Reputation: 41
I have a problem in OpenCL 1.2.
Look, i have an array as __global
in the kernel and the group size is 1000.
The problem is that the atomic_add()
function doesn't work correctly.
My kernel code is :
__kernel void kernelfunction(__global uint32_t* buffer){
buffer[3] = 100;
atomic_add(&buffer[3], 1);
...
}
If I create 1000 threads, I expect the value of buffer[3]
will be 1100, am i right?
but the behavior of the program is undefined.
sometime it will be 1100, sometimes 1064, sometimes 1093 and ...
What I have tried:
I also enable the opencl extension like below :
#pragma OPENCL EXTENSION cl_khr_global_int32_base_atomics : enable
but the problem is still exists.
in the another project I'd create a simple opencl project and the atomic_add
works correctly, and I've checked almost the entire of project configuration but i don't know the problem where is.
can you help me? thanks
Upvotes: 3
Views: 2399
Reputation: 11918
Without atomics, a simple access has a race condition when done onto a same element and even worse, all data could have been cached per compute unit and not be updated until kernel ends.
buffer[3] = 100;
this is undefined behaviour.

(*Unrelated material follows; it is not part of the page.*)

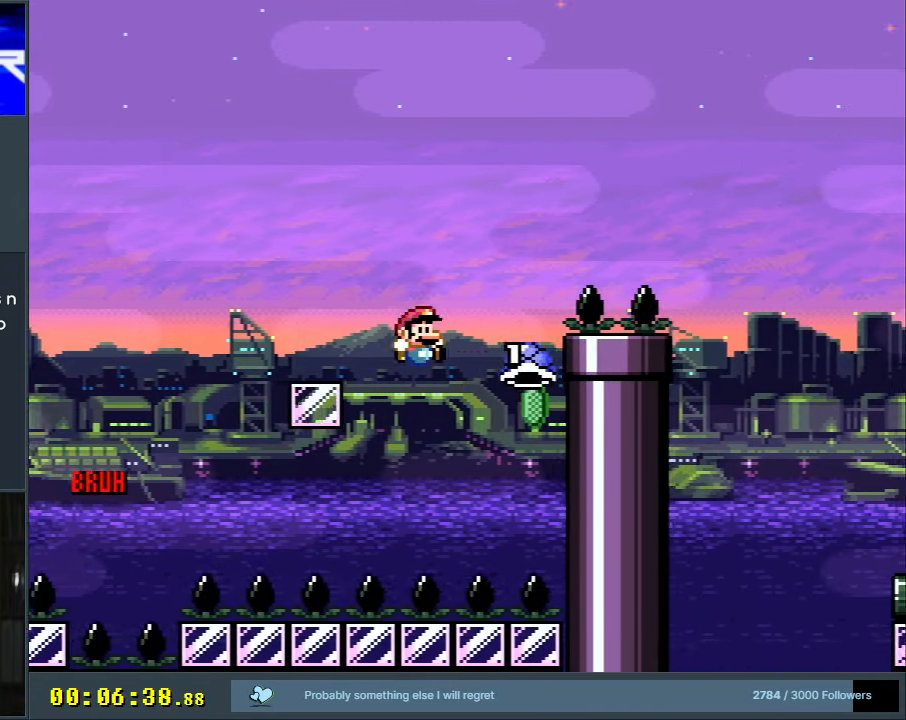
{"buttons": ["B", "Y", "DPAD_RIGHT"], "events": [[200, "DPAD_RIGHT", "down"]]}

The result could even be 101;
Even threads in same local group can't have true data without a synchronization command.
Initialization should be made by host because gpu runs threads concurrently. Not serially, excluding atomics. Or, you initialize for its own group (not visible from other groups) and add a barrier(CLK_GLOBAL_MEM_FENCE)
after that so other threads in same group can see it right.
Upvotes: 7